▶ _REQUIREMENT_
Work out how many lines of the listing hold "оказалось", then state only that count.

=======

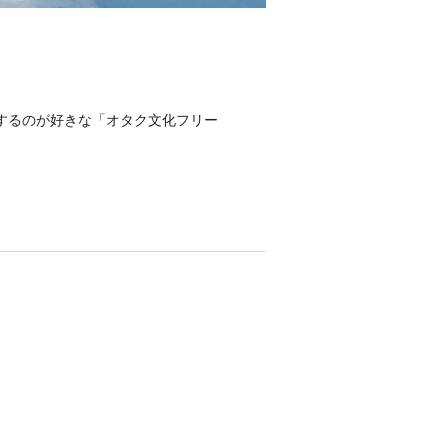
するのが好きな「オタク文化フリー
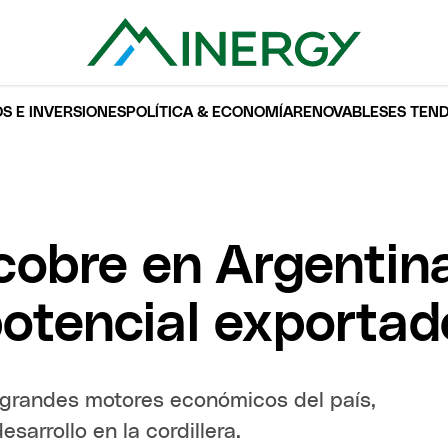
S E INVERSIONES
POLÍTICA & ECONOMÍA
RENOVABLES
ES TEN
cobre en Argentina
potencial exportad
s grandes motores económicos del país,
sarrollo en la cordillera.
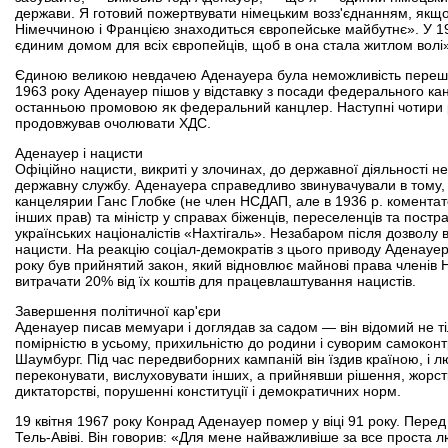
держави. Я готовий пожертвувати німецьким возз'єднанням, якщо 
Німеччиною і Францією знаходиться європейське майбутнє». У 1
єдиним домом для всіх європейців, щоб в она стала житлом волі
Єдиною великою невдачею Аденауера була неможливість перешкод
1963 року Аденауер пішов у відставку з посади федерального канц
останньою промовою як федеральний канцлер. Наступні чотири рок
продовжував очолювати ХДС.
Аденауер і нацисти
Офіційно нацисти, викриті у злочинах, до державної діяльності н
державну службу. Аденауера справедливо звинувачували в тому, 
канцелярии Ганс Глобке (не член НСДАП, але в 1936 р. коментат
інших прав) та міністр у справах біженців, переселенців та пост
українських націоналістів «Нахтігаль». Незабаром після дозволу 
нацисти. На реакцію соціал-демократів з цього приводу Аденауер 
року був прийнятий закон, який відновлює майнові права членів
витрачати 20% від їх коштів для працевлаштування нацистів.
Завершення політичної кар'єри
Аденауер писав мемуари і доглядав за садом — він відомий не тіл
помірністю в усьому, прихильністю до родини і суворим самоконт
Шаумбург. Під час передвиборних кампаній він їздив країною, і лю
переконувати, вислуховувати інших, а прийнявши рішення, жорстк
диктаторстві, порушенні конституції і демократичних норм.
19 квітня 1967 року Конрад Аденауер помер у віці 91 року. Перед с
Тель-Авіві. Він говорив: «Для мене найважливіше за все проста л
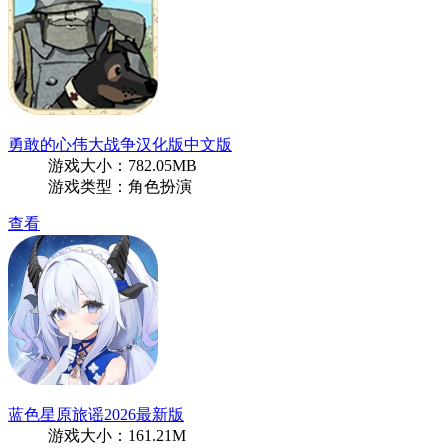
勇敢的心伟大战争汉化版中文版
游戏大小：782.05MB
游戏类型：角色扮演
查看
蓝色星原旅谣2026最新版
游戏大小：161.21M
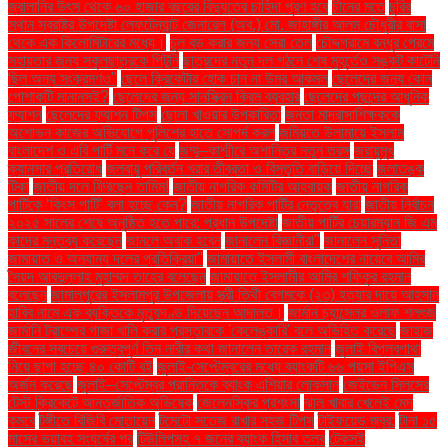
জ্বালানির উৎস থেকে ৬০ হাজার বছরের বিদ্যুতের চাহিদা পূরণ হবে
চীনের মতে
চুরির
স্থান স্বরাষ্ট্র উপদেষ্টা লেফটেন্যান্ট জেনারেল (অব.) মো. জাহাঙ্গীর আলম চৌধুরীর বাসা
থেকে এক কিলোমিটারের মধ্যে।
চুল বড় করার জন্য সেরা তেল
চৌদ্দগ্রামে বন্ধুর প্রেমে
সহায়তার জন্য স্কুলছাত্রকে পিটুনি
ছাত্রদের নতুন দল গঠনে শেষ মুহূর্তেও সঙ্কট কাটেনি
ছিল অন্য সংক্রমণও"
ছেলে ক্রিকেটার হোক চান না উমর আকমল
ছেলেদের জন্য কোন
পোশাকটি মানানসই?
ছেলেদের জন্য সানস্ক্রিন ক্রিম ব্যবহার
ছেলেদের পছন্দের আধুনিক
ফ্যাশন
ছেলেদের ফ্যাশন টিপস
ছোলা খাওয়ার উপকারিতা
জনতা মাদ্রাসাশিক্ষককে
অশোভন কাজের অভিযোগে পুলিশের হাতে সোপর্দ করল
জমিয়তে উলামায়ে ইসলাম
বাংলাদেশ ও এবি পার্টি মনে করে যে
জম্মু–কাশ্মীরে অশান্তির নতুন তরঙ্গ
জরায়ুমুখ
ক্যানসার প্রতিরোধ
জলবায়ু পরিবর্তন খরার তীব্রতা ও বিস্তৃতি বাড়িয়ে দিচ্ছে
জলাতঙ্ক
টিকা
জাতীয় দলে ফিরছেন তামিম!
জাতীয় নাগরিক কমিটির আহ্বায়ক
জাতীয় নাগরিক
পার্টিকে ‘কিংস পার্টি’ বলা হচ্ছে কেন?
জাতীয় নাগরিক পার্টির নেতৃত্বে যারা
জাতীয় নির্বাচন
২০২৫ সালের শেষে অনুষ্ঠিত হতে পারে: প্রধান উপদেষ্টা
জাতীয় পার্টির চেয়ারম্যান জি এম
কাদের মন্তব্য করেছেন
জানলে অবাক হবেন
জানালেন বিজ্ঞানীরা"
জানালেন সুনিতা
জামায়াত ও অন্যান্য দলের প্রতিক্রিয়া''
জামায়াতে ইসলামী বাংলাদেশের নায়েবে আমির
সৈয়দ আবদুল্লাহ মুহাম্মদ তাহের বলেছেন
জামায়াতে ইসলামীর আমির শফিকুর রহমান
বলেছেন
জামালপুরের ইসলামপুর উপজেলায় স্ত্রী তিথী বেগমকে (২৩) হত্যার দায়ে আহসান
হাবিব নামে এক ব্যক্তিকে মৃত্যুদণ্ড দিয়েছেন আদালত।
জার্মান চ্যান্সেলর ওলাফ শলৎজ
জার্মানি ট্রাম্পের গাজা খালি করার প্রস্তাবকে 'কেলেঙ্কারি' বলে অভিহিত করেছে
জাহাজ
জীবনের সবচেয়ে গুরুত্বপূর্ণ তিন নারীর কথা জানালেন তারেক রহমান
জুলাই বিপ্লবগাথা
নিয়ে ছাপা হচ্ছে ৪০ কোটি বই
জুলাই-সেপ্টেম্বরের মধ্যে ব্যাংকটি ৬৬ পয়সা ইপিএস
অর্জন করেছে
জুলাই–সেপ্টেম্বর প্রান্তিকে ব্যাংক এশিয়ার লোকসান
জেইডেন সিলসের
টেস্ট ক্রিকেটে আন্তর্জাতিক অভিষেক
জেলেনস্কির প্রশংসা
ঝাল খাবার খেলেই মেদ
কমবে
টঙ্গীতে বিজিবি মোতায়েন
টমেটো সতেজ রাখার সহজ টিপস
টাইফয়েড জ্বর:
টানা ১৫
মাসের ভয়াবহ সংঘর্ষের পর
টিউলিপসহ ৭ জনের ব্যাংক হিসাব তলব
টেকসই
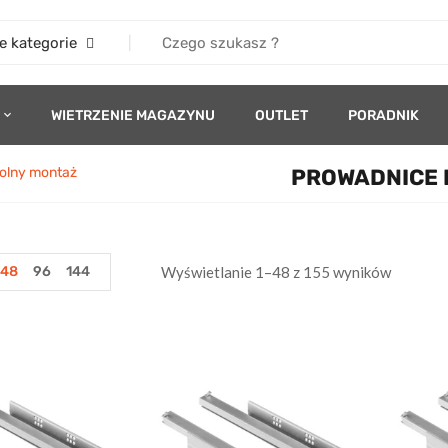
e kategorie
WIETRZENIE MAGAZYNU
OUTLET
PORADNIK
olny montaż
PROWADNICE 
48
96
144
Wyświetlanie 1–48 z 155 wyników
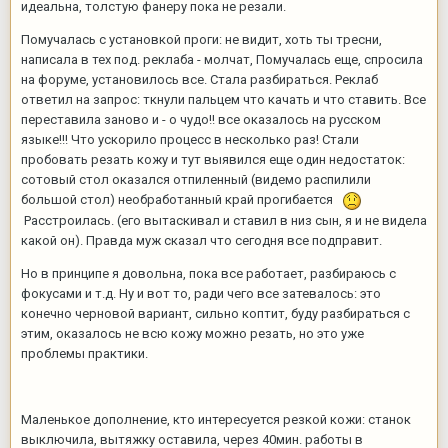
идеальна, толстую фанеру пока не резали.
Помучалась с установкой проги: не видит, хоть ты тресни,
написала в тех под. реклаба - молчат, Помучалась еще, спросила
на форуме, установилось все. Стала разбираться. Реклаб
ответил на запрос: ткнули пальцем что качать и что ставить. Все
переставила заново и - о чудо!! все оказалось на русском
языке!!! Что ускорило процесс в несколько раз! Стали
пробовать резать кожу и тут выявился еще один недостаток:
сотовый стол оказался отпиленный (видемо распилили
большой стол) необработанный край прогибается
Расстроилась. (его вытаскивал и ставил в низ сын, я и не видела
какой он). Правда муж сказал что сегодня все подправит.
Но в принципе я довольна, пока все работает, разбираюсь с
фокусами и т.д. Ну и вот то, ради чего все затевалось: это
конечно черновой вариант, сильно коптит, буду разбираться с
этим, оказалось не всю кожу можно резать, но это уже
проблемы практики.
Маленькое дополнение, кто интересуется резкой кожи: станок
выключила, вытяжку оставила, через 40мин. работы в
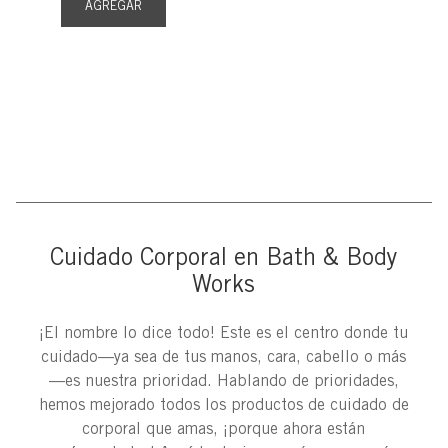
AGREGAR
Cuidado Corporal en Bath & Body
Works
¡El nombre lo dice todo! Este es el centro donde tu
cuidado—ya sea de tus manos, cara, cabello o más
—es nuestra prioridad. Hablando de prioridades,
hemos mejorado todos los productos de cuidado de
corporal que amas, ¡porque ahora están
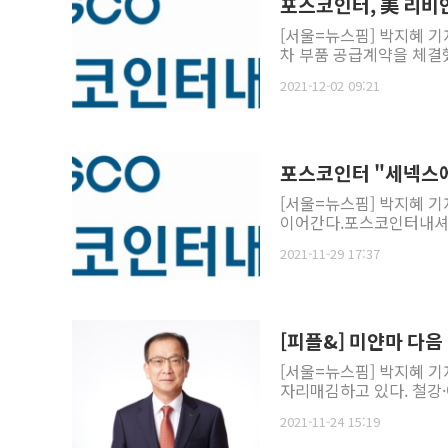
포스코인터, 美 리비
[서울=뉴스핌] 박지혜 
차 부품 공급계약을 체결했
2021-12-02 09:21
포스코인터 "세넥스에
[서울=뉴스핌] 박지혜 기
이어간다.포스코인터내셔널
2021-11-29 17:37
[피플&] 미얀마 다
[서울=뉴스핌] 박지혜 
자리매김하고 있다. 철강·
2021-11-24 15:19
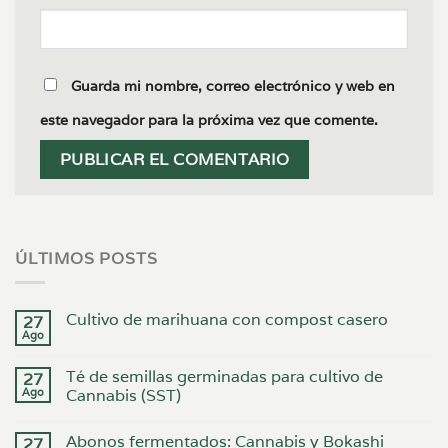
Guarda mi nombre, correo electrónico y web en
este navegador para la próxima vez que comente.
ÚLTIMOS POSTS
Cultivo de marihuana con compost casero
27
Ago
Té de semillas germinadas para cultivo de
27
Ago
Cannabis (SST)
Abonos fermentados: Cannabis y Bokashi
27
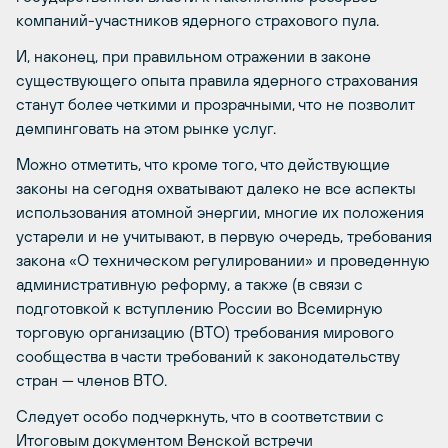
компаний-участников ядерного страхового пула.
И, наконец, при правильном отражении в законе
существующего опыта правила ядерного страхования
станут более четкими и прозрачными, что не позволит
демпинговать на этом рынке услуг.
Можно отметить, что кроме того, что действующие
законы на сегодня охватывают далеко не все аспекты
использования атомной энергии, многие их положения
устарели и не учитывают, в первую очередь, требования
закона «О техническом регулировании» и проведенную
административную реформу, а также (в связи с
подготовкой к вступлению России во Всемирную
торговую организацию (ВТО) требования мирового
сообщества в части требований к законодательству
стран — членов ВТО.
Следует особо подчеркнуть, что в соответствии с
Итоговым документом Венской встречи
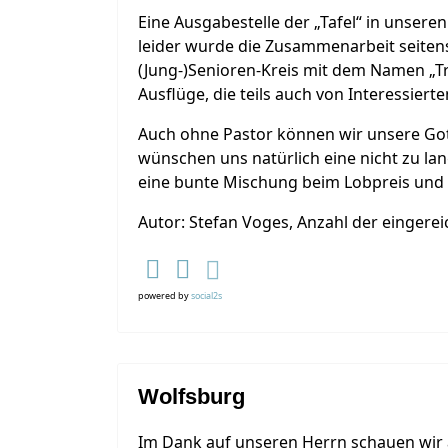
Eine Ausgabestelle der „Tafel“ in unsere
leider wurde die Zusammenarbeit seitens 
(Jung-)Senioren-Kreis mit dem Namen „
Ausflüge, die teils auch von Interessier
Auch ohne Pastor können wir unsere Got
wünschen uns natürlich eine nicht zu l
eine bunte Mischung beim Lobpreis un
Autor: Stefan Voges, Anzahl der eingereic
powered by
social2s
Wolfsburg
Im Dank auf unseren Herrn schauen wir a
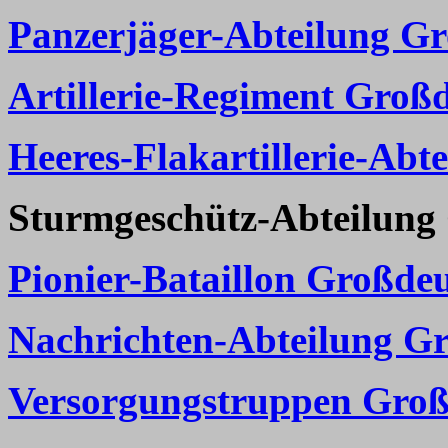
Panzerjäger-Abteilung G
Artillerie-Regiment Groß
Heeres-Flakartillerie-Abt
Sturmgeschütz-Abteilung
Pionier-Bataillon Großde
Nachrichten-Abteilung G
Versorgungstruppen Groß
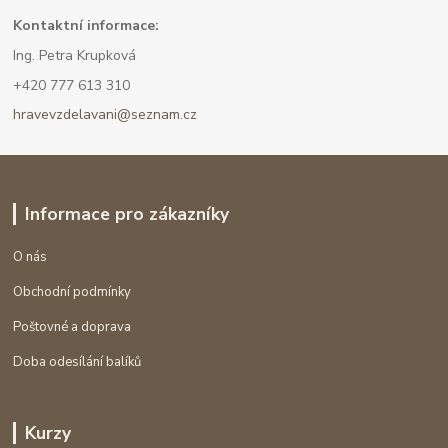
Kont
aktní informace:
Ing. Petra Krupková
+420 777 613 310
hravevzdelavani@seznam.cz
Informace pro zákazníky
O nás
Obchodní podmínky
Poštovné a doprava
Doba odesílání balíků
Kurzy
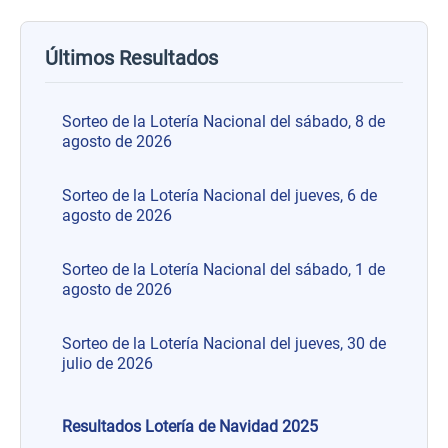
Últimos Resultados
Sorteo de la Lotería Nacional del sábado, 8 de
agosto de 2026
Sorteo de la Lotería Nacional del jueves, 6 de
agosto de 2026
Sorteo de la Lotería Nacional del sábado, 1 de
agosto de 2026
Sorteo de la Lotería Nacional del jueves, 30 de
julio de 2026
Resultados Lotería de Navidad 2025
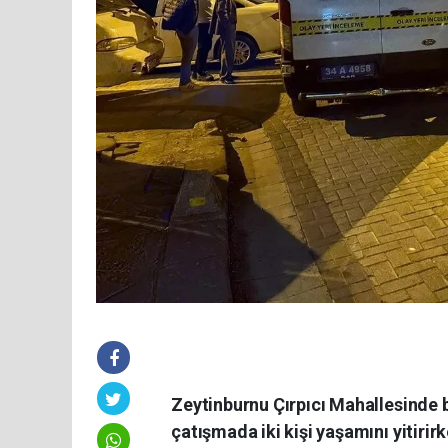
Zeytinburnu Çırpıcı Mahallesinde bir
çatışmada iki kişi yaşamını yitirirke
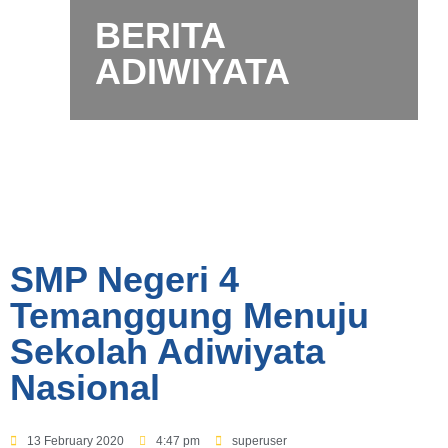
BERITA
ADIWIYATA
SMP Negeri 4
Temanggung Menuju
Sekolah Adiwiyata
Nasional
13 February 2020
4:47 pm
superuser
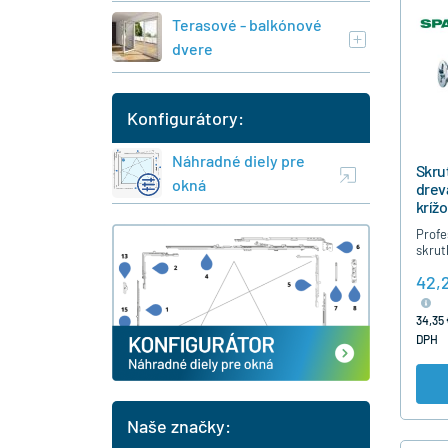
Terasové - balkónové
dvere
Konfigurátory:
Náhradné diely pre
Skru
okná
drev
kríž
čias
Profe
500k
skrut
dreva
42,
čiast
nutno
strie
34,35 
DPH
Naše značky:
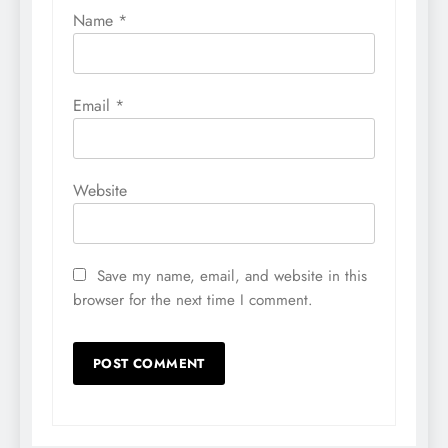
Name
*
Email
*
Website
Save my name, email, and website in this
browser for the next time I comment.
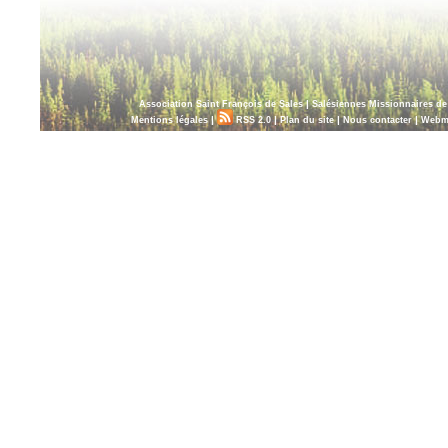
|
Association Saint François de Sales
Salésiennes Missionnaires d
|
|
|
|
Mentions légales
RSS 2.0
Plan du site
Nous contacter
Webm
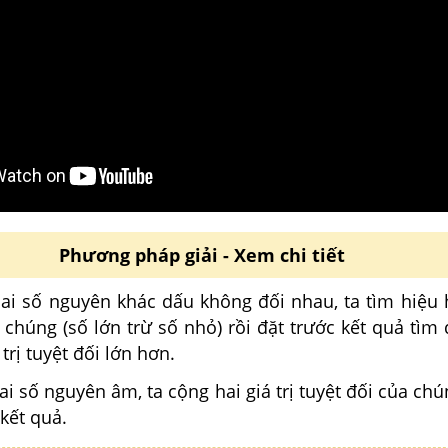
Phương pháp giải - Xem chi tiết
i số nguyên khác dấu không đối nhau, ta tìm hiệu ha
 chúng (số lớn trừ số nhỏ) rồi đặt trước kết quả tìm
trị tuyệt đối lớn hơn.
 số nguyên âm, ta cộng hai giá trị tuyệt đối của chú
 kết quả.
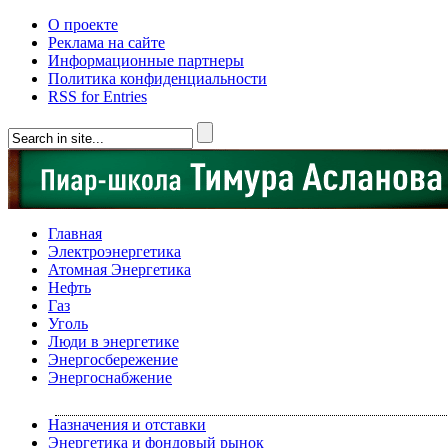
О проекте
Реклама на сайте
Информационные партнеры
Политика конфиденциальности
RSS for Entries
Главная
Электроэнергетика
Атомная Энергетика
Нефть
Газ
Уголь
Люди в энергетике
Энергосбережение
Энергоснабжение
Назначения и отставки
Энергетика и фондовый рынок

=======

▶ _WRITTEN RESPONSE_
2